Supervision photovoltaïque
La pratique, et la plateforme, consistant à suivre en temps réel la production d'une installation photovoltaïque, l'état des onduleurs et l'écart à la prévision, afin que propriétaires et exploitants détectent tôt les défauts, valident les garanties de productible et maintiennent la production optimale sur une durée de vie de 25 ans.
La supervision photovoltaïque est la boucle de retour qui fait passer une installation du statut d'actif posé puis oublié à celui d'actif piloté. Sans elle, le propriétaire n'apprend qu'un problème existe qu'à la réception d'une facture plus élevée que prévu, souvent six semaines après le début du défaut. Avec elle, l'exploitant voit une chaîne décrocher en quelques heures, envoie un technicien muni d'un code défaut déjà identifié et récupère la production perdue avant qu'elle ne devienne significative.
Les plateformes actuelles superposent trois niveaux de données. Au niveau du module, micro-onduleurs et optimiseurs remontent courant et tension panneau par panneau, ce qui met au jour un module ombré ou dégradé. Au niveau de l'onduleur, les onduleurs de chaîne remontent l'entrée continue, la sortie alternative et les codes défaut. Au niveau de la centrale, les compteurs de facturation enregistrent l'énergie injectée totale, chiffre sur lequel se règle le contrat. Les données météo, irradiation et température de module, ancrent la production réelle par rapport à la production attendue, de sorte qu'une baisse de 3 pour cent un jour couvert ne déclenche pas de fausse alerte.
De la donnée à la décision
La donnée brute n'est pas une connaissance. Une plateforme de supervision se justifie quand elle transforme la télémétrie en alertes qu'une petite équipe de maintenance peut trier, transformer en ticket et résoudre. Les bonnes plateformes calculent d'elles-mêmes le ratio de performance par actif, classent les moins performants et déclenchent une maintenance prédictive dès qu'une tendance de dégradation apparaît. Les entreprises les plus mûres relient les alertes à leur CRM ou à leur service client : à l'appel du client, on répond « nous voyons déjà le problème, un technicien passe jeudi » au lieu de « nous allons vérifier ».

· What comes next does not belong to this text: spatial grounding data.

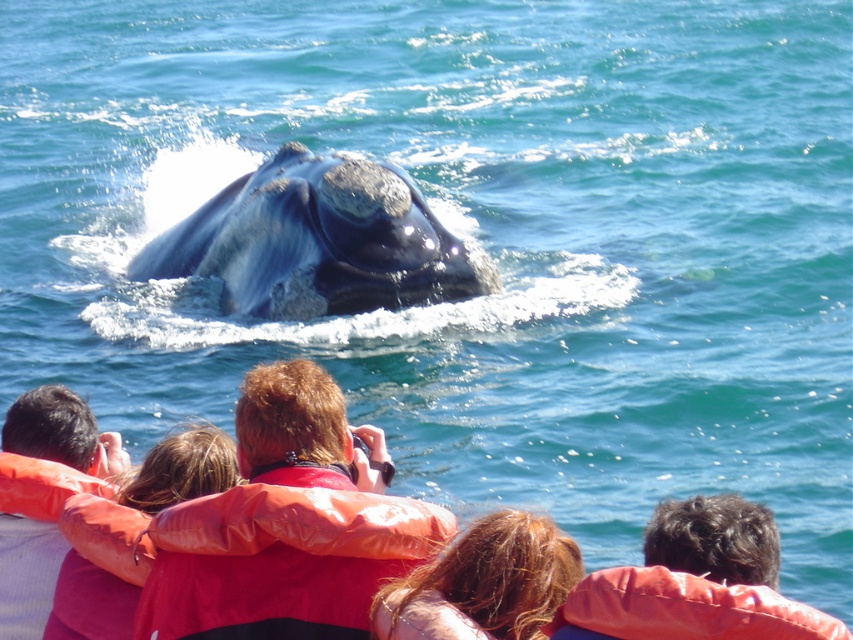
Is orange life vest at lower left thinner than orange life jacket at lower left?

No, orange life vest at lower left is not thinner than orange life jacket at lower left.

Is orange life vest at lower left behind orange life jacket at lower left?

Yes, orange life vest at lower left is behind orange life jacket at lower left.

The width and height of the screenshot is (853, 640). In order to click on orange life vest at lower left in this screenshot , I will do `click(44, 497)`.

Does red life vest at center have a lesser height compared to orange life jacket at lower left?

No.

Who is positioned more to the right, red life vest at center or orange life jacket at lower left?

orange life jacket at lower left is more to the right.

Pourquoi c'est important pour les installateurs photovoltaïques
Pour les entreprises qui vendent puis s'en vont, la supervision est un passif de garantie et de service. Pour celles qui vendent des contrats d'exploitation-maintenance de long terme, c'est un moteur de revenu récurrent. SolarVis expose les données de production à côté du devis et des fiches CRM : le système qui a vendu l'affaire montre au client comme à l'équipe de service si l'installation tient ses promesses.
Questions fréquentes
- Quelles données la supervision collecte-t-elle réellement ?
- Au minimum la production en kWh instantanée et journalière, l'état et les alarmes de l'onduleur, le courant et la tension par chaîne ou par module sur les installations à micro-onduleurs ou optimiseurs, les données météo et la température ambiante comparée à la température de module. Les centrales tertiaires et de grande puissance y ajoutent des compteurs de facturation, un dialogue avec le SCADA et des journaux de conformité.
- En combien de temps un défaut doit-il être détecté ?
- Une bonne plateforme résidentielle signale l'arrêt d'un onduleur en quelques minutes et une sous-production, de 10 à 15 pour cent sous la prévision sur une semaine, en quelques jours. Sur les grandes centrales, le standard de détection descend sous l'heure, car un arrêt sur un champ de plusieurs MW peut coûter des milliers d'euros par jour de production non captée.
- La supervision est-elle nécessaire pour actionner une garantie ?
- Souvent oui. Les garanties d'onduleur et de module exigent en général des données de performance documentées pour accepter une réclamation, ce qui suppose une supervision active et un historique conservé. Les installations sans supervision voient parfois leur réclamation refusée parce que le mode de défaillance ne peut pas être reconstitué.